Background: The antihypercholesterolemic and antiatherogenic effect of hydroalcoholic extracts of Amaranthus caudatus L(A. caudatus). on regression of atherosclerosis in experimental rabbits maintained on a high cholesterol diet. Methods. Twenty five rabbits were randomly divided into five groups of five each and treated 75 days as follows: Group I: normal diet(ND), Group II: Hypercholesterolemic diet (HCD) for 45 days; Group III: Hypercholesterolemic diet (HCD) for 75 days, Group IV and V: HCD for 45 days and then normal diet and normal diet + A. caudatus(150 mgkg day) respectively for an additional 30 days(regression period).
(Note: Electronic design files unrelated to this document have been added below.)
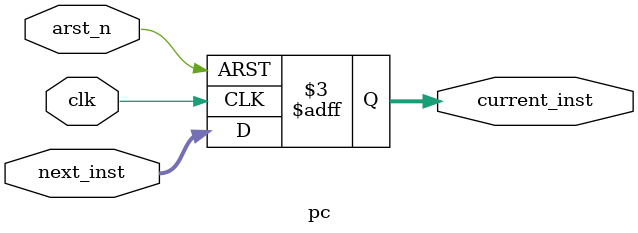
<source format=v>
module pc(
	input clk,arst_n,
	input [31:0] next_inst,
	output reg [31:0] current_inst
);

	always @(posedge clk,negedge arst_n)begin
		if(!arst_n)
			current_inst <= {32{1'b0}};
		else
			current_inst <= next_inst;
	end
endmodule
</source>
Blood samples were collected before (0 time) and after 45 days and 75 days of experimental diets for measurement of biochemical factors. The aortas were removed at the end of the study for assessment of atherosclerotic plaques. Results: In regression period dietary use of A. caudatus in group V significantly decreased total cholesterol, LDL-cholesterol, malondialdehyde, C-reactive protein while apolipoproteinA and HDL- cholesterol was significantly increased compared to group IV. The atherosclerotic area was significantly decreased in group V. Whereas, the animals that in regression period received only normal diet showed no regression but rather progression of atherosclerosis. Conclusion: These results thus suggest that hydroalcoholic extracts of A. caudatus can reduce risk factors and cause regression of fatty lesons in aorta. © 2011 Kabiri et al; licensee BioMed Central Ltd.